*PROBLEM TO SOLVE*.
When you reach the line containing "thumb ip: (2087, 1059)" in the entries below, start writing out each line exactly, and stop after the line containing "ring pip: (1002, 1028)".

Dataset excerpts

········

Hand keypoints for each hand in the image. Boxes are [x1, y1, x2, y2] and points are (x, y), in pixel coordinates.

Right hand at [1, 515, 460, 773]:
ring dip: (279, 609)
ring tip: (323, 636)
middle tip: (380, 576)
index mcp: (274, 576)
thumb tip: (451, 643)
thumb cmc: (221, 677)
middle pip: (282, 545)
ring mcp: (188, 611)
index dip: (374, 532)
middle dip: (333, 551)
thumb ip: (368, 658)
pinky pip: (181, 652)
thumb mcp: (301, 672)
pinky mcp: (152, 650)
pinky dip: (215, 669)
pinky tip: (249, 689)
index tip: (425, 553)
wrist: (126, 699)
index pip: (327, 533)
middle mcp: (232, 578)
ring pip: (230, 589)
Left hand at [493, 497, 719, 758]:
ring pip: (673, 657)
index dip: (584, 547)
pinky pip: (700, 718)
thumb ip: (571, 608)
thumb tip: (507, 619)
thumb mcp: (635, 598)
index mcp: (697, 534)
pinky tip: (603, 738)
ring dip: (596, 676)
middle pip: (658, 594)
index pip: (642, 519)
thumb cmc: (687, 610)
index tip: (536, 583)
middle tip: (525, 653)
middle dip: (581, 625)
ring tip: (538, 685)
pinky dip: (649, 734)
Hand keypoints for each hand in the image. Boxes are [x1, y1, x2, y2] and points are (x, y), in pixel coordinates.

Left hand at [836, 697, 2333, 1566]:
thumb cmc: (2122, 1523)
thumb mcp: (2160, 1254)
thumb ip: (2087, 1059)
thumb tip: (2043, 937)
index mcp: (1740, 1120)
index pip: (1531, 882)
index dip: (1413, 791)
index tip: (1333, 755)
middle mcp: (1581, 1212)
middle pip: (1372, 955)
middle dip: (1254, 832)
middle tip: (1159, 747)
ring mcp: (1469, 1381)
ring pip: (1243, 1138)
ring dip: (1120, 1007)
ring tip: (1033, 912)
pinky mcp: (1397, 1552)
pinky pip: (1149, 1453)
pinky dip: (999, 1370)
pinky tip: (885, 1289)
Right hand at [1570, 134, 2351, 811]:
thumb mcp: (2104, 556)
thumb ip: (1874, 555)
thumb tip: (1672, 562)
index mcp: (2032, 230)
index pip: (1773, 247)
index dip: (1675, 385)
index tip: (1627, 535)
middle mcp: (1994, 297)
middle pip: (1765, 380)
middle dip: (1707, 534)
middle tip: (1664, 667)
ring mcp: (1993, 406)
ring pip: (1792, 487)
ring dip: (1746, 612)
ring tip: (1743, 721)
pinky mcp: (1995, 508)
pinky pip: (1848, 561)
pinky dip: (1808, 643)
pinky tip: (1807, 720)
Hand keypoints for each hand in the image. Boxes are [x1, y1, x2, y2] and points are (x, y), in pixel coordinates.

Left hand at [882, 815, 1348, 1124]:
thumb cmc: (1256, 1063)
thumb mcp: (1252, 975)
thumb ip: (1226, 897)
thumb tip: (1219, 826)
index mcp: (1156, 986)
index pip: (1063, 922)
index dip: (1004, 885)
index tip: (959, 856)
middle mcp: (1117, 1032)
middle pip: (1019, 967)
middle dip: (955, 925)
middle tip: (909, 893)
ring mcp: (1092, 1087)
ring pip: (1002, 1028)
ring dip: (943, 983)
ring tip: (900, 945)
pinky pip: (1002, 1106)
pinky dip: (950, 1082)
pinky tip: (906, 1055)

········

*WRITTEN RESPONSE*.
thumb ip: (2087, 1059)
thumb tip: (2043, 937)
index mcp: (1740, 1120)
index pip: (1531, 882)
index dip: (1413, 791)
index tip: (1333, 755)
middle mcp: (1581, 1212)
middle pip: (1372, 955)
middle dip: (1254, 832)
middle tip: (1159, 747)
ring mcp: (1469, 1381)
ring pip: (1243, 1138)
ring dip: (1120, 1007)
ring tip: (1033, 912)
pinky mcp: (1397, 1552)
pinky pip: (1149, 1453)
pinky dip: (999, 1370)
pinky tip: (885, 1289)
Right hand at [1570, 134, 2351, 811]:
thumb mcp: (2104, 556)
thumb ip: (1874, 555)
thumb tip: (1672, 562)
index mcp: (2032, 230)
index pip: (1773, 247)
index dip: (1675, 385)
index tip: (1627, 535)
middle mcp: (1994, 297)
middle pip: (1765, 380)
middle dip: (1707, 534)
middle tip: (1664, 667)
ring mcp: (1993, 406)
ring pip: (1792, 487)
ring dip: (1746, 612)
ring tip: (1743, 721)
pinky mcp: (1995, 508)
pinky pip: (1848, 561)
pinky dip: (1808, 643)
pinky tip: (1807, 720)
Hand keypoints for each hand in the image. Boxes are [x1, y1, x2, y2] and points are (x, y), in pixel coordinates.

Left hand at [882, 815, 1348, 1124]:
thumb cmc: (1256, 1063)
thumb mcp: (1252, 975)
thumb ip: (1226, 897)
thumb tip: (1219, 826)
index mcp: (1156, 986)
index pip: (1063, 922)
index dip: (1004, 885)
index tip: (959, 856)
middle mcp: (1117, 1032)
middle pip: (1019, 967)
middle dip: (955, 925)
middle tip: (909, 893)
ring mcp: (1092, 1087)
ring pip: (1002, 1028)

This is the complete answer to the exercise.